WHAT YOU NEED TO DO
Retype every line of text in the entries below word for word, leaving out the pictures.

___ EXERCISE MATERIALS

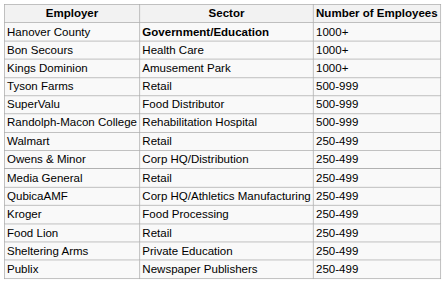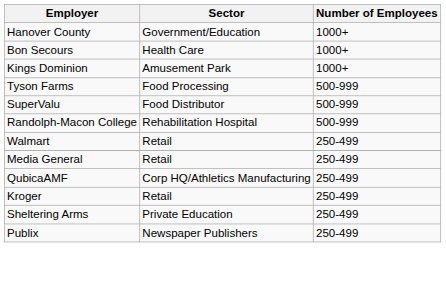Hanover County | Sector: bold -> normal
Tyson Farms | Sector: Retail -> Food Processing
- row: Owens & Minor | Corp HQ/Distribution | 250-499
Kroger | Sector: Food Processing -> Retail
- row: Food Lion | Retail | 250-499
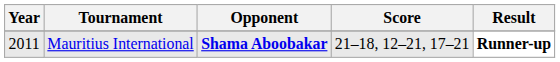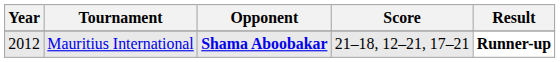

______

RESULT
Hanover County | Sector: bold -> normal
Tyson Farms | Sector: Retail -> Food Processing
- row: Owens & Minor | Corp HQ/Distribution | 250-499
Kroger | Sector: Food Processing -> Retail
- row: Food Lion | Retail | 250-499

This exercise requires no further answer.